Jyoti Bansal, co-founder and chief executive of the software delivery firm Harness Inc., told SiliconANGLE that GitLab’s IPO shines the spotlight on a software market category that has major force, with clear and growing demand for platforms that can help businesses get a better handle on the complexity of deploying code and applications.
“This moment also signals a sea change happening right now for the developer experience and modernization of software delivery,” Bansal added. “Developers are today’s innovation engine, and any company that truly wants to keep up with the pace of innovation will need a solution that makes developer experience and software delivery the North Star. That is what will continue expanding this market to new heights.”
Analyst Holger Mueller of Constellation Research Inc. agreed, saying that in this age, code and its management is the engine room of digital transformation
“It’s good to see one of the key players, GitLab, is reaching out to the capital markets to find more financing,” the analyst said. “The race is on to control the code repositories and GitLab faces many larger, better capitalized players. It’s success will count on the company management spending and investing the proceeds wisely to keep helping enterprises build their next generation applications.”

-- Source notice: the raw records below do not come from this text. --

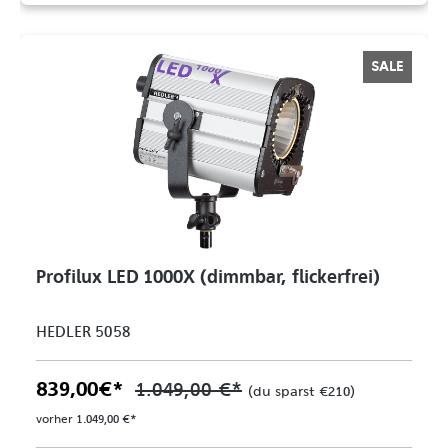
SALE
Profilux LED 1000X (dimmbar, flickerfrei)
HEDLER 5058
839,00 €*
1.049,00 €*
(du sparst €210)
vorher 1.049,00 €*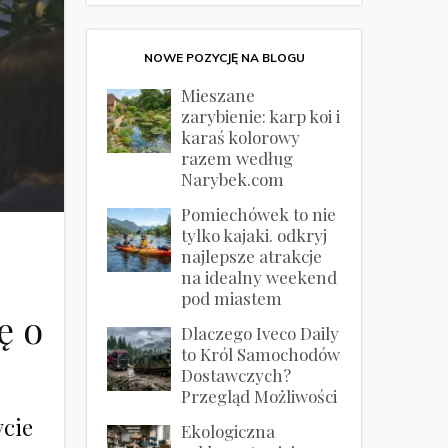
NOWE POZYCJĘ NA BLOGU
Mieszane
zarybienie: karp koi i
karaś kolorowy
razem według
Narybek.com
Pomiechówek to nie
tylko kajaki. odkryj
najlepsze atrakcje
na idealny weekend
pod miastem
ę o
Dlaczego Iveco Daily
to Król Samochodów
Dostawczych?
Przegląd Możliwości
ycie
Ekologiczna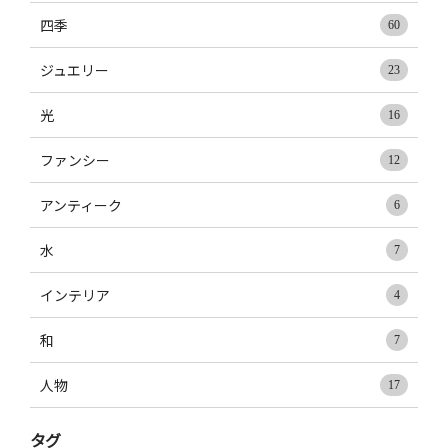
四季
60
ジュエリー
23
光
16
ファンシー
12
アンティーク
6
水
7
インテリア
4
和
7
人物
17
タグ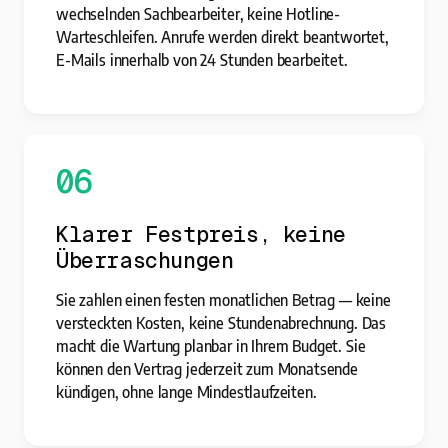
wechselnden Sachbearbeiter, keine Hotline-
Warteschleifen. Anrufe werden direkt beantwortet,
E-Mails innerhalb von 24 Stunden bearbeitet.
06
Klarer Festpreis, keine
Überraschungen
Sie zahlen einen festen monatlichen Betrag — keine
versteckten Kosten, keine Stundenabrechnung. Das
macht die Wartung planbar in Ihrem Budget. Sie
können den Vertrag jederzeit zum Monatsende
kündigen, ohne lange Mindestlaufzeiten.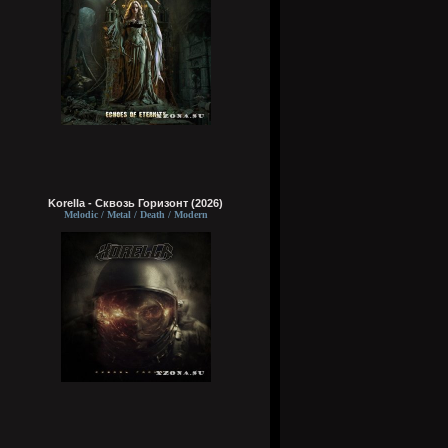
Korella - Сквозь Горизонт (2026)
Melodic / Metal / Death / Modern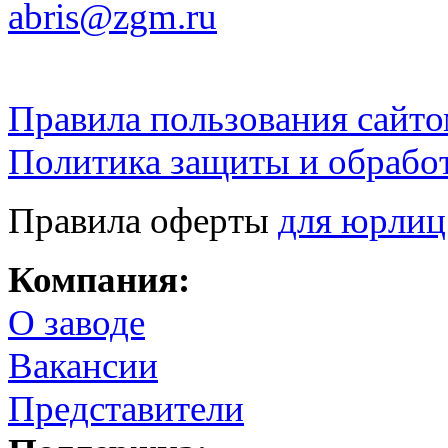
abris@zgm.ru
Правила пользования сайто
Политика защиты и обрабо
Правила оферты
для юрлиц
Компания:
О заводе
Вакансии
Представители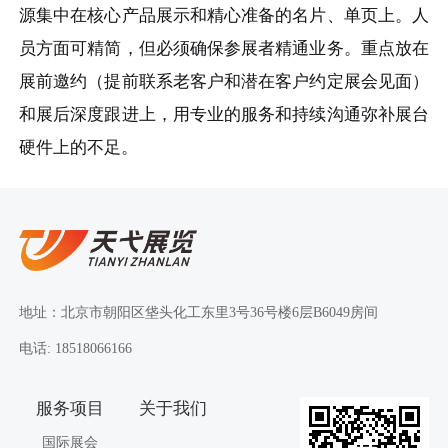
源集中在核心产品展示和精心准备的名片、单页上。人
员方面可精简，但必须确保参展者精通业务。重点放在
展前邀约（提前联系老客户和潜在客户约定展会见面）
和展后深度跟进上，用专业的服务和持续沟通弥补展台
硬件上的不足。
地址：北京市朝阳区垡头化工东里3号36号楼6层B6049房间
电话: 18518066166
服务项目
关于我们
国际展会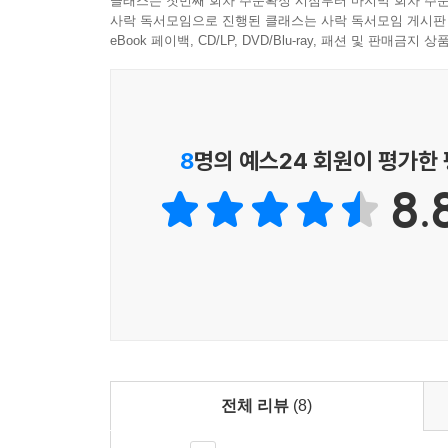
클래스는 첫번째 회차 주문확정 시점부터 마지막 회차 주문
인생의 멋과 자유, 그리고 타자와의 공존을 모색하
사락 독서모임으로 진행된 클래스는 사락 독서모임 게시판
왕멍은 『장자』의 원문에 대한 해석에 급급하기보
eBook 페이백, CD/LP, DVD/Blu-ray, 패션 및 판매금
라는 텍스트 밖으로 확장한다. 팔십 평생 동안 자신
소통했던 경험을 덧붙이고, 수십 번 『장자』를 
스펙트럼에 투과하여 빚어내는 ‘왕멍 판본의 장자
독자에게 어떻게 관계를 맺고 있는지, 우리의 철학과
8
명의 예스24 회원이 평가한
8.
미국처럼 생존경쟁을 강조하고, 이론상으로나 법적
나 부쟁不爭(다투지 않음) 같은 개념은 절대로 
테러 등 심각한 범죄를 일으키기도 한다. 또 경
할리우드 스타들이 약물중독으로 사망한 사례가 적
비애를 알아버렸고, 이 모든 걸 너무 일찍부터 경멸
어쩌면 그는 우리에게 거대한 기상과 자유로운 
마음의 준비를 하라고 알려주기 위해 이런 글을 썼
한발 더 물러나 절대적인 소요에 다다를 수 없다
전체 리뷰
(8)
메시지를 전달하는지도 모른다._소요유逍遙游: 위대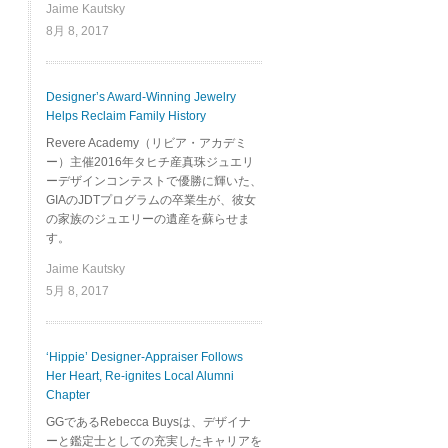
Jaime Kautsky
8月 8, 2017
Designer’s Award-Winning Jewelry
Helps Reclaim Family History
Revere Academy（リビア・アカデミ
ー）主催2016年タヒチ産真珠ジュエリ
ーデザインコンテストで優勝に輝いた、
GIAのJDTプログラムの卒業生が、彼女
の家族のジュエリーの遺産を蘇らせま
す。
Jaime Kautsky
5月 8, 2017
‘Hippie’ Designer-Appraiser Follows
Her Heart, Re-ignites Local Alumni
Chapter
GGであるRebecca Buysは、デザイナ
ーと鑑定士としての充実したキャリアを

GitLab’s offering got a huge boost from the coronavirus pandemic and the era of remote work that was ushered in last year. Its platform, all about remote collaboration, was the perfect tonic for developers who found themselves forced to work from home. Indeed, the company itself has an entirely remote workforce of more than 1,350 employees, who have worked from home since it was founded in 2014.

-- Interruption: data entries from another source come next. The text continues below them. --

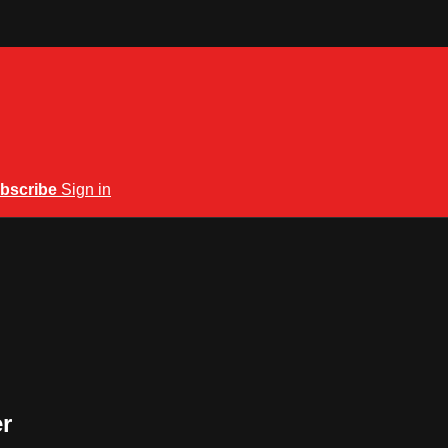
bscribe
Sign in
er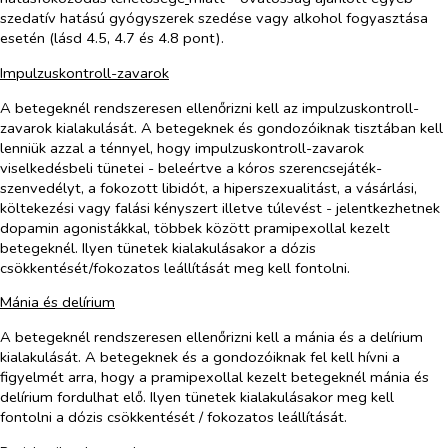
szedatív hatású gyógyszerek szedése vagy alkohol fogyasztása
esetén (lásd 4.5, 4.7 és 4.8 pont).
Impulzuskontroll-zavarok
A betegeknél rendszeresen ellenőrizni kell az impulzuskontroll-
zavarok kialakulását. A betegeknek és gondozóiknak tisztában kell
lenniük azzal a ténnyel, hogy impulzuskontroll-zavarok
viselkedésbeli tünetei - beleértve a kóros szerencsejáték-
szenvedélyt, a fokozott libidót, a hiperszexualitást, a vásárlási,
költekezési vagy falási kényszert illetve túlevést - jelentkezhetnek
dopamin agonistákkal, többek között pramipexollal kezelt
betegeknél. Ilyen tünetek kialakulásakor a dózis
csökkentését/fokozatos leállítását meg kell fontolni.
Mánia és delírium
A betegeknél rendszeresen ellenőrizni kell a mánia és a delírium
kialakulását. A betegeknek és a gondozóiknak fel kell hívni a
figyelmét arra, hogy a pramipexollal kezelt betegeknél mánia és
delírium fordulhat elő. Ilyen tünetek kialakulásakor meg kell
fontolni a dózis csökkentését / fokozatos leállítását.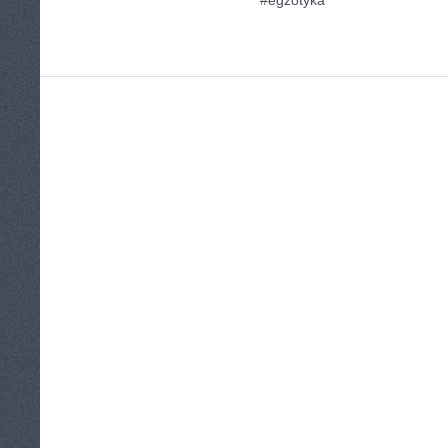
#egzotyka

Besides raising money, GitLab co-founder and Chief Executive Sid Sijbrandij (pictured) has indicated in the past that going public will help to raise awareness of the company’s offerings and accelerate its growth.
“One of the big things holding GitLab back is we’re not as well known,” Sijbrandij said in an 2020 interview on theCUBE, SiliconANGLE Media Inc.’s video studio. “Becoming a public company will help spread awareness about what we can do. We don’t mind sharing what we’re about and what our financials are.”
GitLab said in its filing it will use the IPO proceeds to make “significant investments” in sales and marketing, research and development and its partner ecosystem.
GitLab has a number of prominent backers, including Khosla Ventures, which owns 14% of the company, and Liquid 2 Ventures, a fund managed by legendary former San Francisco 49ers quarterback Joe Montana.